Life On "Mars": With The Teams Simulating Space Missions Under A Dome

A niche research community plays out what existence might be like on, or en route to, another planet.

Photo of a person in a space suit walking toward the ​Mars Desert Research Station near Hanksville, Utah

At the Mars Desert Research Station near Hanksville, Utah

Sarah Scoles

In November 2022, Tara Sweeney’s plane landed on Thwaites Glacier, a 74,000-square-mile mass of frozen water in West Antarctica. She arrived with an international research team to study the glacier’s geology and ice fabric, and how its ice melt might contribute to sea level rise. But while near Earth’s southernmost point, Sweeney kept thinking about the moon.

“It felt every bit of what I think it will feel like being a space explorer,” said Sweeney, a former Air Force officer who’s now working on a doctorate in lunar geology at the University of Texas at El Paso. “You have all of these resources, and you get to be the one to go out and do the exploring and do the science. And that was really spectacular.”
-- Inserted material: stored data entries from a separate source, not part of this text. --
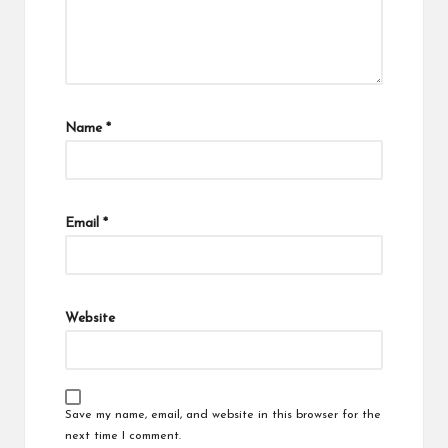
Name
*
Email
*
Website
Save my name, email, and website in this browser for the
next time I comment.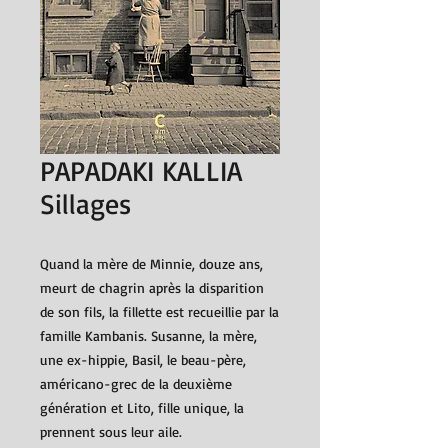
PAPADAKI KALLIA
Sillages
Quand la mère de Minnie, douze ans,
meurt de chagrin après la disparition
de son fils, la fillette est recueillie par la
famille Kambanis. Susanne, la mère,
une ex-hippie, Basil, le beau-père,
américano-grec de la deuxième
génération et Lito, fille unique, la
prennent sous leur aile.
That similarity is why space scientists study the physiology and psychology of people living in Antarctic and other remote outposts: For around 25 years, people have played out what existence might be like on, or en route to, another world. Polar explorers are, in a way, analogous to astronauts who land on alien planets. And while Sweeney wasn’t technically on an “analog astronaut” mission — her primary objective being the geological exploration of Earth — her days played out much the same as a space explorer’s might.